→ PAGE:
###

The need for additional signatures seems to add little value to ensuring that the Call Reports submitted by banks are correct and that adequate internal controls are in place over regulatory reports.    The roll-out of the new CDR system, highlighted throughout the Proposal, should provide the Agencies additional comfort that the reports have been subject to automated edit checks prior to acceptance in the system.   In fact, banks, including Wells Fargo, already submit detailed reports regarding controls over financial reporting to comply with regulatory requirements set forth under FDICIA.      Further, those financial services organizations such as Wells Fargo, that are publicly held are also required to meet the extensive requirements set forth under the Sarbanes-Oxley Act of 2002.  In view of the requirements already in place, it seems burdensome and administratively unnecessary to require more, rather than fewer, signatures when the spirit of the statutory requirements has been more than satisfied in fulfilling the requirements set forth in FDICIA and under the Sarbanes-Oxley Act of 2002.   In fact public companies are not required to obtain director signatures in order to file quarterly reports with the SEC; public companies review the filings with directors prior to submission.    The Federal Reserve System requires the signature of one person who is a senior official and director of the bank holding company or the chairman of the board which seems more than sufficient to comply with statutory requirements.    If the Agencies believe that the additional signatures are necessary to provide more assurances over the correctness of the report, Wells Fargo requests that banks that are part of a consolidated publicly held organization be relieved of this burden.     The Agencies should recognize that organizations with strong corporate governance processes in place are already fulfilling oversight requirements in connection with the filing of regulatory reports.     If there are banks in the system with weak corporate governance processes, the addition of more signatures on the cover page of the Call Report will not solve the deeper issue.

###

→ DATA EXCERPT:
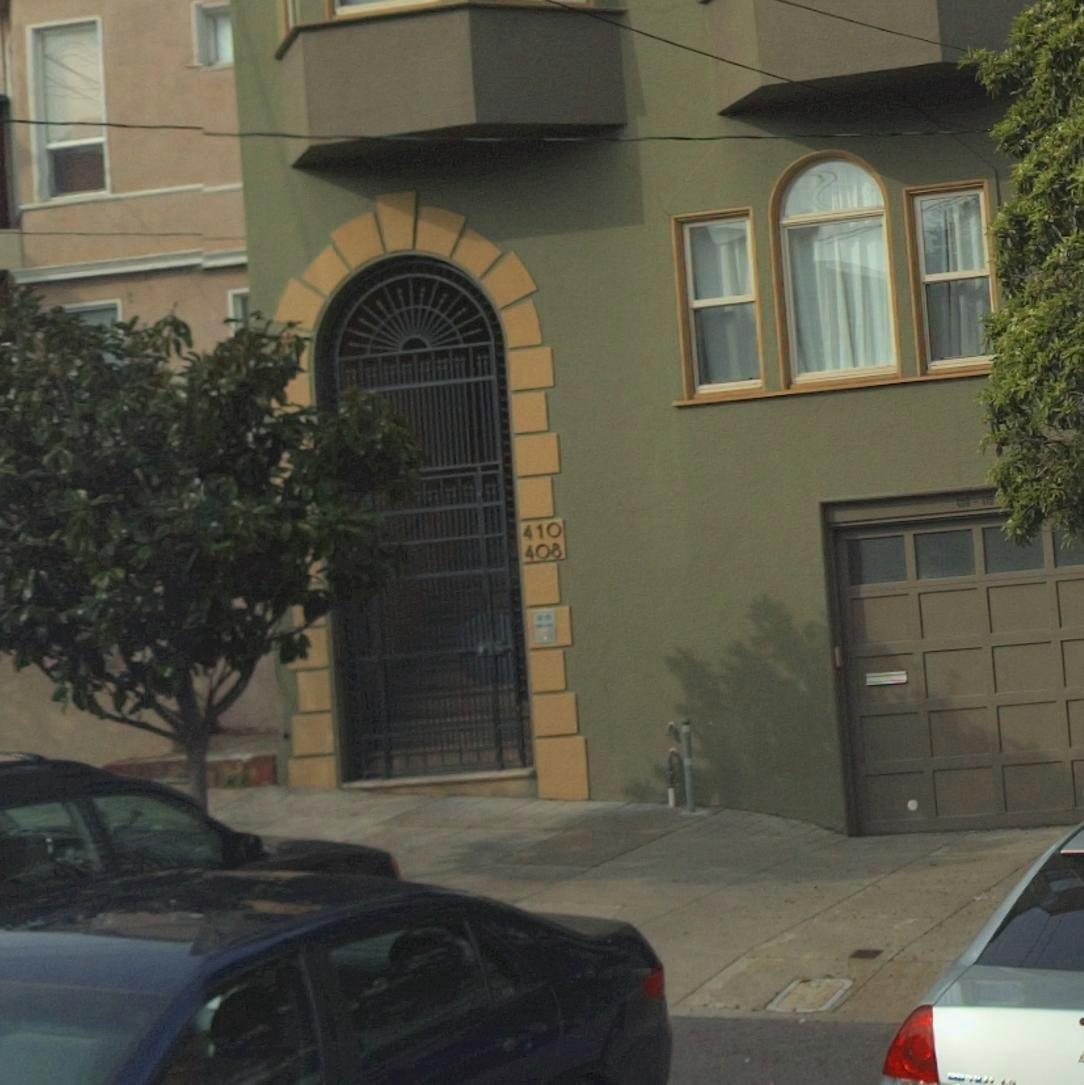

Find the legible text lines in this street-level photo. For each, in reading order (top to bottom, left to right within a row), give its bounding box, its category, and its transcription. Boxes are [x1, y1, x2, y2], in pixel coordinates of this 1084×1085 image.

[520, 520, 565, 541] StreetNumber: 410
[522, 540, 564, 562] StreetNumber: 408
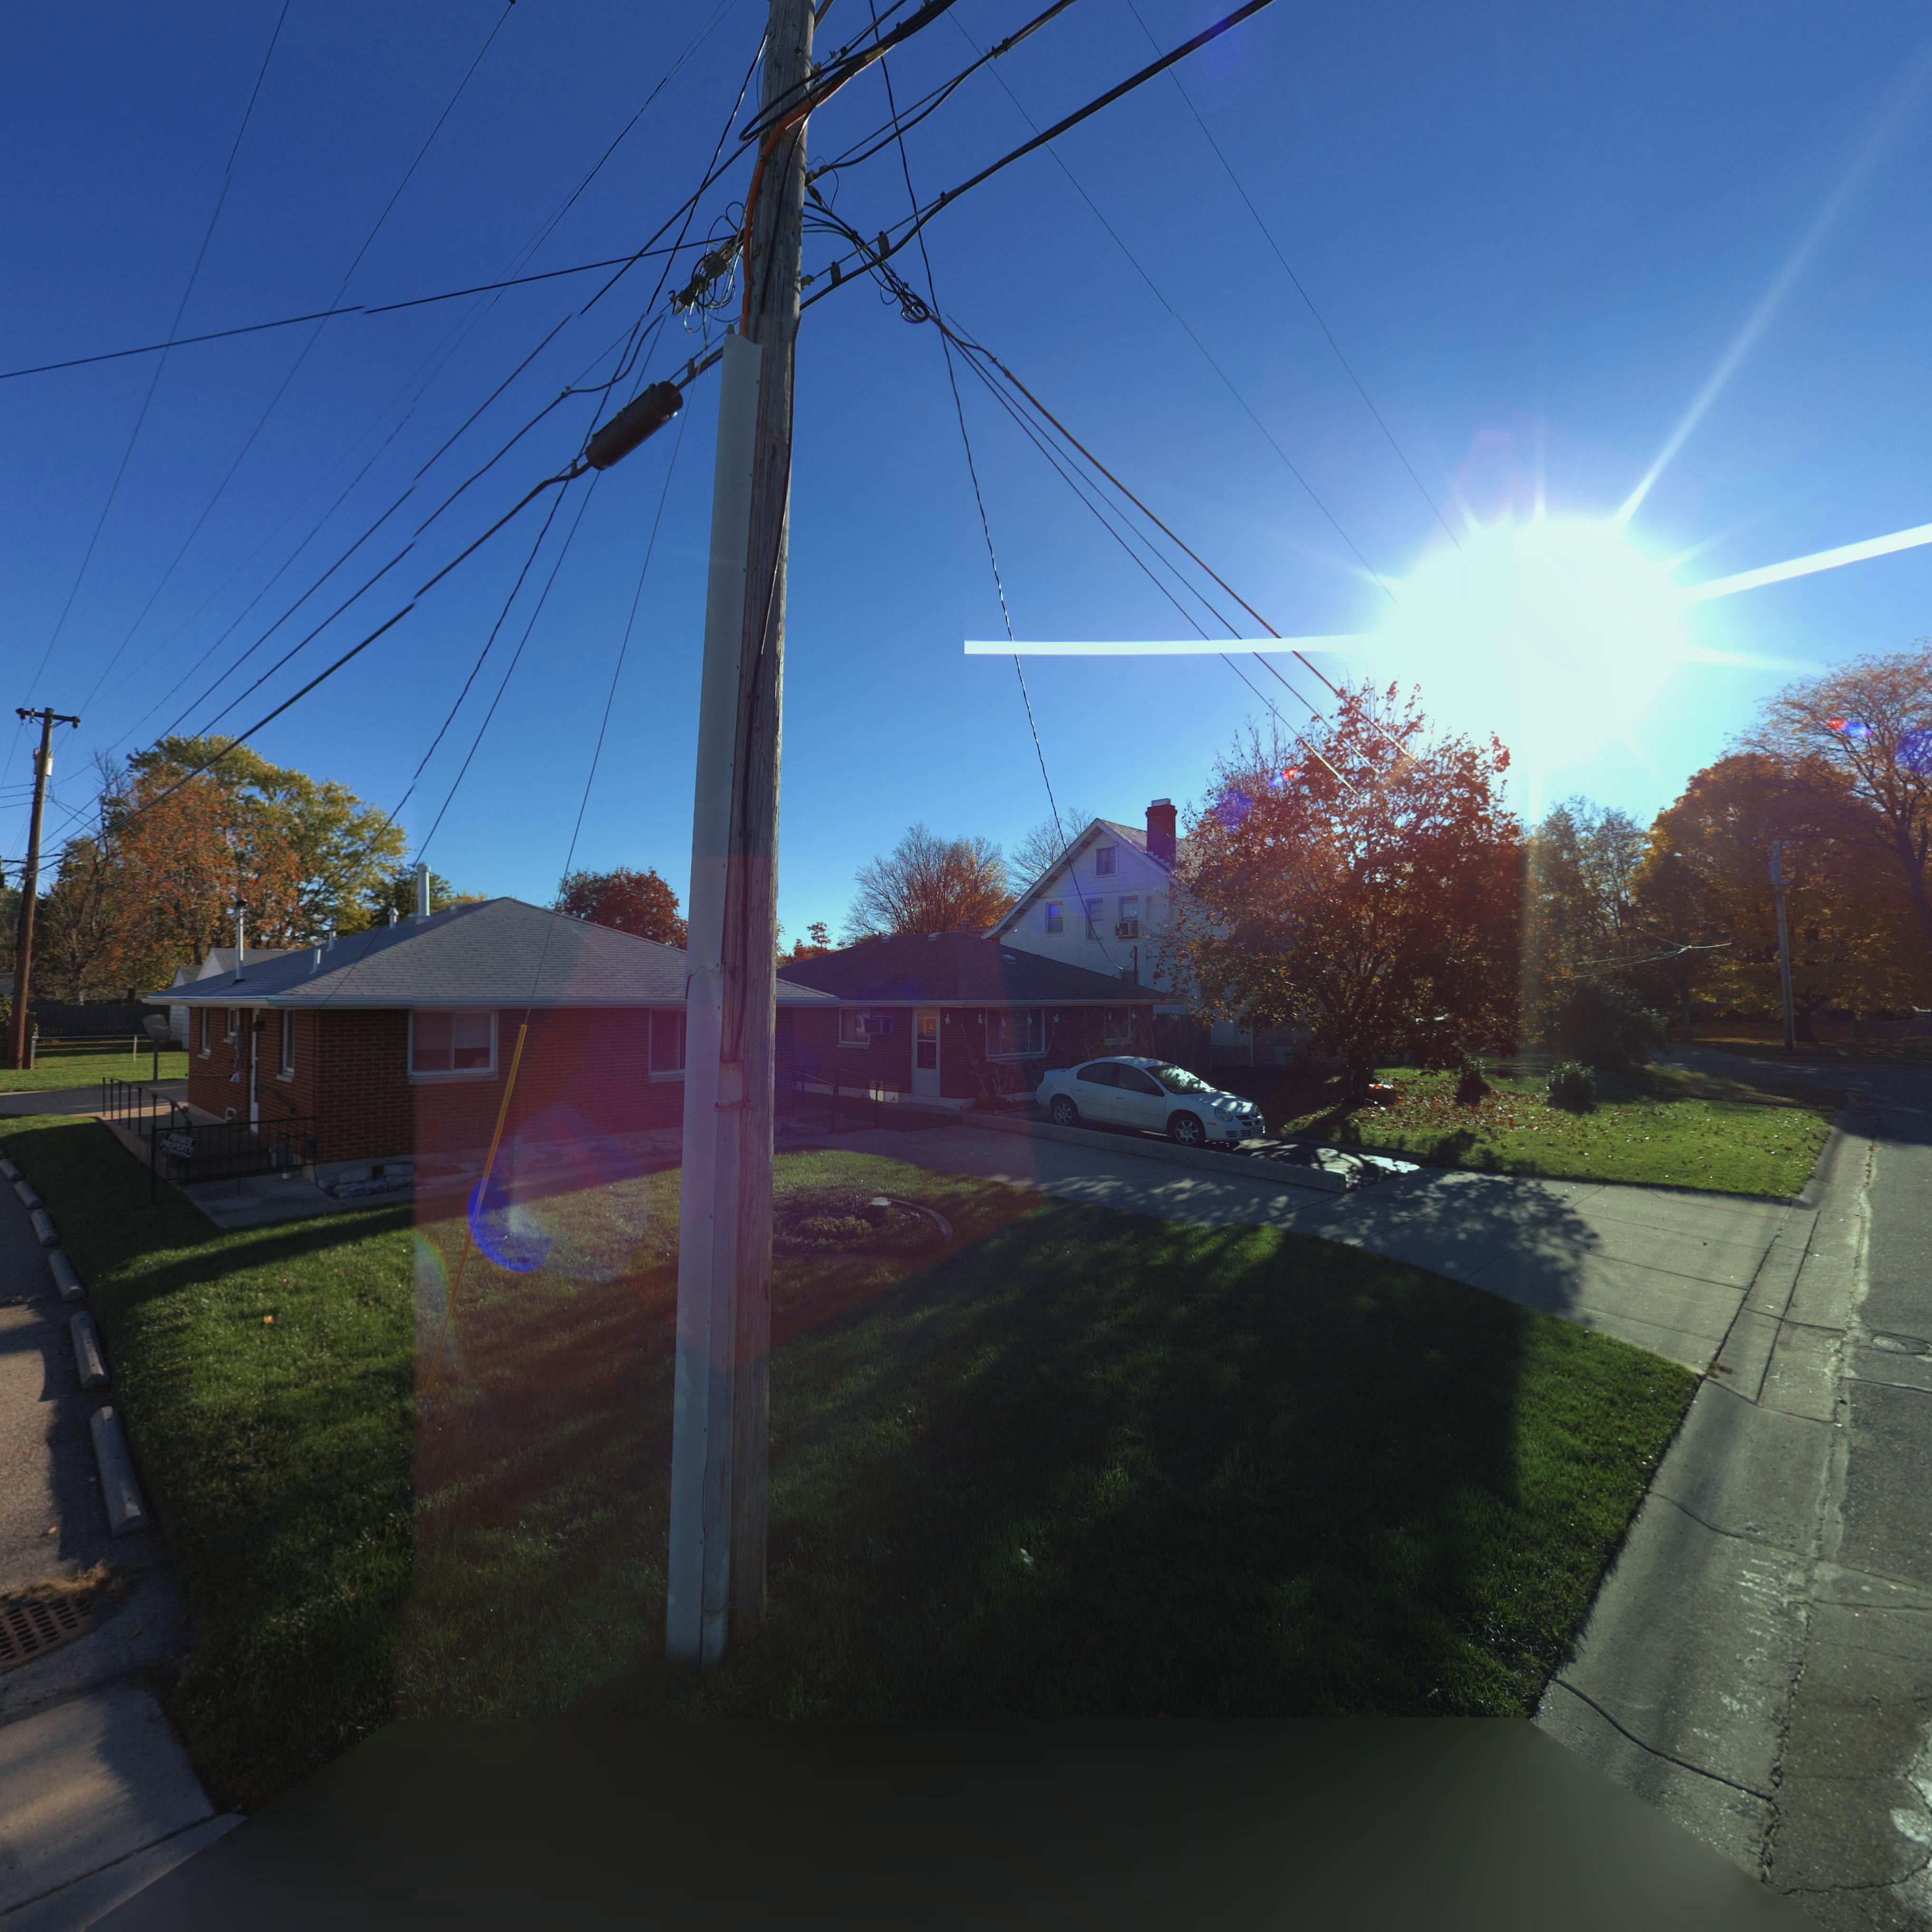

###

→ YOUR OBJECTIVE: Write a continuation of the comment letter on Call Report signature requirements, starting after its final sentence. The listing is not needed for this work.

→ OUTPUT FOR THIS TASK:
Effective Date 

If the Agencies determine to proceed with the proposed revisions to the Call Reports, Wells Fargo urges the Board to delay the implementation date of the proposal for Construction, land development, and other land loans; the proposal for Non-farm, nonresidential loans; and the proposal for adding the new Schedule RC-P for the collection of closed-end 1-4 family residential mortgage banking activities until March 31, 2007.  Certain of the proposed data collections such as charge-offs and recoveries would be required to be reported on a year-to-date basis.  This would require programming for these proposed changes to be completed by December 31, 2005 to begin tracking of this data throughout 2006.  As noted above, these proposals will result in significant programming changes which require a minimum of six months’ or more lead time following finalization of the Proposal.  With the comment period ending October 24, 2005, it seems doubtful that the final rule would be published before the end of December 2005.

                                                            *          *          *

We appreciate the opportunity to comment on the issues contained in the Agencies’ proposal.  If you have any questions, please contact me at (415) 222-3119.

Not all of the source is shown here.